Na clínica, um fenômeno sutil — e cada vez mais frequente — assombra os terapeutas atentos: o cliente que vê, entende, nomeia… mas não muda. Ele chega em sofrimento, escancara o nó — “estou numa relação abusiva, essa pessoa não me respeita” — e, sessão após sessão, mergulha na clareza do dilema. Acolhemos, discriminamos, devolvemos. Oferecemos o mapa: sustentar limites ou se retirar. O cliente vê. Concorda. Sofre. Mas não age. Até que, um dia, ele sai da terapia. Diz que “vai tentar quando estiver pronto.” E ficamos com uma pergunta ardendo: o que está faltando? Por que o impasse não se move?
A clareza não basta. Dar consciência não é o mesmo que gerar movimento. O organismo não se transforma pela via do ego que entende, mas pela via do self que experimenta. O cliente pode estar lúcido — e ainda assim impotente. Preso num corpo que não sente que pode, que nunca aprendeu a sustentar-se, que nunca teve permissão para agir.

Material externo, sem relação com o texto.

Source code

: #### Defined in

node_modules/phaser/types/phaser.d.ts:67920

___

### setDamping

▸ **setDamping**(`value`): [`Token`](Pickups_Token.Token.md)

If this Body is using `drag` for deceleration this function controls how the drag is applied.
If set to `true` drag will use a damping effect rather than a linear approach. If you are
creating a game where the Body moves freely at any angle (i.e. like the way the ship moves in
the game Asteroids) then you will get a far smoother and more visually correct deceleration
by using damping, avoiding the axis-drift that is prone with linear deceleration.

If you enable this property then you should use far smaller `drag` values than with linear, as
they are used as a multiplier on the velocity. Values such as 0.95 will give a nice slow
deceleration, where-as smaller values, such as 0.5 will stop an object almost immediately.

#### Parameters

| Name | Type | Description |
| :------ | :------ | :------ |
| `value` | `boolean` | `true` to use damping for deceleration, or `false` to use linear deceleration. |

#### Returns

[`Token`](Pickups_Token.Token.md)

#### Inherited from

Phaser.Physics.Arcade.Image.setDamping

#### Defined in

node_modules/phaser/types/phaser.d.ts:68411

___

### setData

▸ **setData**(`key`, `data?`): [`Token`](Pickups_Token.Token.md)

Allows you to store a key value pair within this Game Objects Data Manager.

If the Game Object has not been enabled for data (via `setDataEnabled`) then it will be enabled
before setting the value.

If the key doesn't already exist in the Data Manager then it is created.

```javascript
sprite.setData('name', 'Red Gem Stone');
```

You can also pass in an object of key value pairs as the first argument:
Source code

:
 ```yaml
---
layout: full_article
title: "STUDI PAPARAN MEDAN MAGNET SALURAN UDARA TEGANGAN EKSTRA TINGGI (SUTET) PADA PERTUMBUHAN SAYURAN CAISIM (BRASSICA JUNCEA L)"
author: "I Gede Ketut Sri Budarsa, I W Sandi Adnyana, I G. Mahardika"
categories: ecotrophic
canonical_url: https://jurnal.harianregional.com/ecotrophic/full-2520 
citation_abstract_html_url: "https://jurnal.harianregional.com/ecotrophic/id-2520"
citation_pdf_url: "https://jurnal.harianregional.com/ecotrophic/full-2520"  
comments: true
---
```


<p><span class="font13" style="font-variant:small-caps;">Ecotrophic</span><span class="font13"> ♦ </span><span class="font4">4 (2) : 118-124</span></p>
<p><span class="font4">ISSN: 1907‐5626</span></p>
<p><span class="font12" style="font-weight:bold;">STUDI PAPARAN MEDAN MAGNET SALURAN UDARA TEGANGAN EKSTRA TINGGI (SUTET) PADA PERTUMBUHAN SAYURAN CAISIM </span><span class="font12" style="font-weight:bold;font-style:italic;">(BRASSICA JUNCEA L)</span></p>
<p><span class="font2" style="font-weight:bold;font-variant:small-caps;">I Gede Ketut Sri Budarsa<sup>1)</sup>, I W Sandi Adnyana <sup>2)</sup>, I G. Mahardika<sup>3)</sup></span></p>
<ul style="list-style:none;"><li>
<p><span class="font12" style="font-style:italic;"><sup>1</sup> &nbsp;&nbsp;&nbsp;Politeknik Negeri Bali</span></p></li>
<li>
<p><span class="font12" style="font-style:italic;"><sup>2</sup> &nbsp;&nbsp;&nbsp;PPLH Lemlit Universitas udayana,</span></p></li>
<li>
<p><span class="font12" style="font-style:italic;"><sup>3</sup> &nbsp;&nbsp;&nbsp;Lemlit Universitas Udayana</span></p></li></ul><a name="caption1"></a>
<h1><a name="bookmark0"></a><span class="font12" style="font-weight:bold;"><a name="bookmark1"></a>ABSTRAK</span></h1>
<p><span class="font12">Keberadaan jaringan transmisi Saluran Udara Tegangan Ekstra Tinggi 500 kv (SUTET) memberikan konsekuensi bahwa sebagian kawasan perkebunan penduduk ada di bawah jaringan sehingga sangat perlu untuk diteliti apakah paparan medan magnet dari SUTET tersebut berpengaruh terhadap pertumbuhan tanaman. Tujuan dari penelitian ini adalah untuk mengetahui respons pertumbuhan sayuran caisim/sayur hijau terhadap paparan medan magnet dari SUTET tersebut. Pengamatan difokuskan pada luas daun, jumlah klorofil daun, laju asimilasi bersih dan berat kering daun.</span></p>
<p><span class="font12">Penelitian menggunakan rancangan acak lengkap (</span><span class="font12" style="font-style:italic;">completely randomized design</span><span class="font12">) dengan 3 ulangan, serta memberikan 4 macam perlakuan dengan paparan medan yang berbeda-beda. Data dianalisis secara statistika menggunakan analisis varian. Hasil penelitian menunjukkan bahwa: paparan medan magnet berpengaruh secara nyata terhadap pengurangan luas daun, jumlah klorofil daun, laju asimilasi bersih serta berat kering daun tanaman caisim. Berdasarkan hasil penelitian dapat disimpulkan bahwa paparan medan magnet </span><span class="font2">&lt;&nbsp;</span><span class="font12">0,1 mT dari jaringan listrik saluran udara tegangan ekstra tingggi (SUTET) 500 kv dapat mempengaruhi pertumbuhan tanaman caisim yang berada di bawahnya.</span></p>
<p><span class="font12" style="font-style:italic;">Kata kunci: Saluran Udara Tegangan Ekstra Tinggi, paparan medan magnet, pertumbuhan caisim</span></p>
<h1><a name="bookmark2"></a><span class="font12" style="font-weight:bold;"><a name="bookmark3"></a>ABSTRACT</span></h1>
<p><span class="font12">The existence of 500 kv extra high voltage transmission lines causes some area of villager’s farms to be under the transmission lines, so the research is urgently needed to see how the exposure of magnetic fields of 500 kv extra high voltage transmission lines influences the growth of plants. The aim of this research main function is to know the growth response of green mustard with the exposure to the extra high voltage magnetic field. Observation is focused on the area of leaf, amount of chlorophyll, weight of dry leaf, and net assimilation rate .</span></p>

Na clínica, o papel do terapeuta não é apenas facilitar a clareza ou sustentar o campo — é tocar. Ajudar a remover a armadura. Porque ser vulnerável é, antes de tudo, estar disponível para ser tocado. E enquanto o cliente se protege rigidamente, ele não se transforma. É preciso evocar o suporte emocional e experiencial necessário para sustentar a mudança.
Saber que se está numa relação abusiva não liberta. O que liberta é se ver ali dentro, com raiva, medo, vergonha — e, mesmo assim, sentir que há força suficiente para o próximo passo. Awareness sem apoio é crueldade refinada. Por isso, a Gestalt-terapia fala de amor encarnado, de experimentos vivos, de corpo em cena.
Já experimentou pedir à cliente que encene o momento em que tenta impor um limite? Já a colocou diante da cadeira vazia do abusador e sustentou o silêncio até que a raiva emergisse? Já esperou que o corpo dissesse aquilo que as palavras hesitam em revelar?
Enquanto a intervenção for apenas verbal — “ou você faz isso, ou aquilo” — ela ainda pode se esconder na impotência. Mas, se vivencia o impasse na sala, com você ali, sentindo que pode atravessar o medo, algo dentro dela começa a se mover. Confiar apenas na racionalidade é esquecer que o bicho que mora no porão não responde à lógica — responde ao contato.
E não, não se trata de salvar o cliente. Nem de forçar processos. Trata-se de criar um campo tão vivo, tão denso, tão encarnado, que o organismo reconheça sua necessidade e se engaje com ela. A raiva precisa ser sentida. O medo, nomeado no aqui-agora. A escolha, ensaiada. Não basta falar sobre a relação — é preciso revivê-la no corpo, no campo, na presença de um terapeuta que testemunha, provoca, sustenta.
É preciso tocar a alma — não apenas iluminar a mente. Fazer o cliente viver o impasse até que, do fundo do organismo, venha o grito: “basta.” Esse grito não virá do argumento — virá da exaustão genuína, da dor que não se quer mais, da força reencontrada. Só então o movimento poderá nascer. E se ainda não nascer… algo já foi plantado.
Como lembra Araújo (2002), Perls nos ensinou a não nos render ao status quo, mas a sermos criativos com responsabilidade. É essa ousadia — viver com presença — que a Gestalt-terapia propõe. Uma psicoterapia eficiente é, inevitavelmente, um risco social (Perls, Hefferline & Goodman, 1997). Porque nos faz romper com o que adoece, tocar o que foi silenciado, experimentar o inédito.